Sodium ion devices do not need critical materials, relying on abundant sodium instead of lithium, and no cobalt or nickel. As lithium ion prices rose in 2022, amid predictions of material shortages, sodium ion was tipped as a rival and interest remains strong, even as lithium ion prices have started to fall again.
“We are currently tracking 335.4 GWh of sodium ion cell production capacity out to 2030, highlighting that there is still considerable commitment to the technology,” said Evan Hartley, senior analyst at Benchmark Mineral Intelligence.
In May 2023, the London-based consultant had tracked 150 GWh to 2030.
Cheaper
Sodium ion cells, produced at scale, could be 20% to 30% cheaper than lithium ferro/iron-phosphate (LFP), the dominant stationary storage battery technology, primarily thanks to abundant sodium and low extraction and purification costs. Sodium ion batteries can use aluminum for the anode current collector instead of copper – used in lithium ion – further reducing costs and supply chain risks. Those savings are still potential, however.
“Before sodium ion batteries can challenge existing lead acid and lithium iron phosphate batteries, industry players will need to reduce the technology’s cost by improving technical performance, establishing supply chains, and achieving economies of scale,” said Shazan Siddiqi, senior technology analyst at United Kingdom-based market research company IDTechEx. “Na-ion’s cost advantage is only achievable when the scale of production reaches a manufacturing scale comparable to lithium ion battery cells. Also, a further price drop of lithium carbonate could reduce the price advantage sodium offers.”

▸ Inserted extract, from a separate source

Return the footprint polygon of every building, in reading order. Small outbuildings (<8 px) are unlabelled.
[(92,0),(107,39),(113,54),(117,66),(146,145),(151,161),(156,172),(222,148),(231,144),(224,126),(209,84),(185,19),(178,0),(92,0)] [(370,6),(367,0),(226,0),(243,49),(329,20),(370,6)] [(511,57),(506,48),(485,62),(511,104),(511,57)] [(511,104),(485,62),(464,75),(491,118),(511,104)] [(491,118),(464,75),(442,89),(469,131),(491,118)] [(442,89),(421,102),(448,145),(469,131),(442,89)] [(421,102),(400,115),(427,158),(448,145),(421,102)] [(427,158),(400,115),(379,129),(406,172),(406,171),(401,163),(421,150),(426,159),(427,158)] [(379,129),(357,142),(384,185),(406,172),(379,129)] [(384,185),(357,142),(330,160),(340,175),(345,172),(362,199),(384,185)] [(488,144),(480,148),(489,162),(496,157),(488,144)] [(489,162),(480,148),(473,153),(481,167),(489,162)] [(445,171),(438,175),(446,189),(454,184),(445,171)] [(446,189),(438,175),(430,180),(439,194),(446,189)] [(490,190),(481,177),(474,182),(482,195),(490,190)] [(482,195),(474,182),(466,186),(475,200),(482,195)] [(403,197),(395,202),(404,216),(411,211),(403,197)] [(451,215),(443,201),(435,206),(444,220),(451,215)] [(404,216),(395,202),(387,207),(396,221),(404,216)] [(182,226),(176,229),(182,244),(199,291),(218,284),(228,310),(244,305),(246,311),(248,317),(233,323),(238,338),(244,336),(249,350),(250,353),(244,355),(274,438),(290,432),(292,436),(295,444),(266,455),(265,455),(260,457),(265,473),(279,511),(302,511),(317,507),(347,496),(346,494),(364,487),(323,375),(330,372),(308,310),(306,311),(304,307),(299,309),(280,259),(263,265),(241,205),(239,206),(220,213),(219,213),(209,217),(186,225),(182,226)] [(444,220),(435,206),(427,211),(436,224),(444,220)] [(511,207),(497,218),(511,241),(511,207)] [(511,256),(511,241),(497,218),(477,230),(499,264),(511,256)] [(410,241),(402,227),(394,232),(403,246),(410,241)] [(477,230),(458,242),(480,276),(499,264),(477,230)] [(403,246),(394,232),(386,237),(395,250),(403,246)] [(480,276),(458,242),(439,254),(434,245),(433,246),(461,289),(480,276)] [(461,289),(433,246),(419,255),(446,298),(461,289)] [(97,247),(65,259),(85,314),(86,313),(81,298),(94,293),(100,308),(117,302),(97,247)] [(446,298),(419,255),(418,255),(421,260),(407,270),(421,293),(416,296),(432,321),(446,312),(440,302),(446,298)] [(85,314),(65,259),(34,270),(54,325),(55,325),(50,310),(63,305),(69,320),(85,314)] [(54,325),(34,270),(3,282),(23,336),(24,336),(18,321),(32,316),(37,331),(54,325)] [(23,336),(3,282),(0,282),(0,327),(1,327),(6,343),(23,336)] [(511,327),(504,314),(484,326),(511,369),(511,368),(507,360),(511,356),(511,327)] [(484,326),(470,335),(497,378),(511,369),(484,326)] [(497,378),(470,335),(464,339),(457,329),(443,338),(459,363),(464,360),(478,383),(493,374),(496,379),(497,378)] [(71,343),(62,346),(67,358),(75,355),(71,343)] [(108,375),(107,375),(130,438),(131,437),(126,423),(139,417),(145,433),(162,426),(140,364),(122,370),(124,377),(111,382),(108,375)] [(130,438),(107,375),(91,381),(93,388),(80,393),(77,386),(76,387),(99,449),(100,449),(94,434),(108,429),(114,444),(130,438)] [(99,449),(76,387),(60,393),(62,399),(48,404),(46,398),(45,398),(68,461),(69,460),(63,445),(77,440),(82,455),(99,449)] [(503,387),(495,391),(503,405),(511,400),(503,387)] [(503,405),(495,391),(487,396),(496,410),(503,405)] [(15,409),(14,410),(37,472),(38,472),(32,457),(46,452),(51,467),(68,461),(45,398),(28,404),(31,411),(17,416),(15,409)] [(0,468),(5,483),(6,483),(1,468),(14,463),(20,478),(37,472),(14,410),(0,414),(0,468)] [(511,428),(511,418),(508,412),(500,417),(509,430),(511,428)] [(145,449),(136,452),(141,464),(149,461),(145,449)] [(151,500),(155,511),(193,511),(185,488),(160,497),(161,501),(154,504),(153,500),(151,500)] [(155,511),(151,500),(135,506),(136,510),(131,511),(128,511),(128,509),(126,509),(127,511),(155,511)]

Sodium ion is unlikely to supplant lithium ion in applications prioritizing high performance, and will instead be used for stationary storage and micro electric vehicles. S&P Global analysts expect lithium ion to supply 80% of the battery market by 2030, with 90% of those devices based on LFP. Sodium ion could make up 10% of the market.
Right choices
Researchers have considered sodium ion since the mid-20th century and recent developments include improvements in storage capacity and device life cyle, as well as new anode and cathode materials. Sodium ions are bulkier than lithium counterparts, so sodium ion cells have lower voltage as well as lower gravimetric and volumetric energy density.
Sodium ion gravimetric energy density is currently around 130 Wh/kg to 160 Wh/kg, but is expected to top 200 Wh/kg in future, above the theoretical limit for LFP devices. In power density terms, however, sodium ion batteries could have 1 kW/kg, higher than nickel-manganese-cobalt’s (NMC) 340W/kg to 420 W/kg and LFP’s 175 W/kg to 425 W/kg.
While a sodium ion device life of 100 to 1,000 cycles is lower than LFP, Indian developer KPIT has reported a lifespan with 80% capacity retention for 6,000 cycles – dependent on cell chemistry – comparable to lithium ion devices.
“There is still no single winning chemistry within sodium ion batteries,” said IDTechEx’s Siddiqi. “Lots of R&D efforts are being undertaken to find the perfect anode/cathode active material that allows scalability beyond the lab stage.”
Referring to United States-based safety science oganization Underwriter Laboratories, Siddiqi added that “UL standardization for sodium ion cells is, therefore, still a while away and this makes OEMs [original equipment manufacturers] hesitant to commit to such a technology.”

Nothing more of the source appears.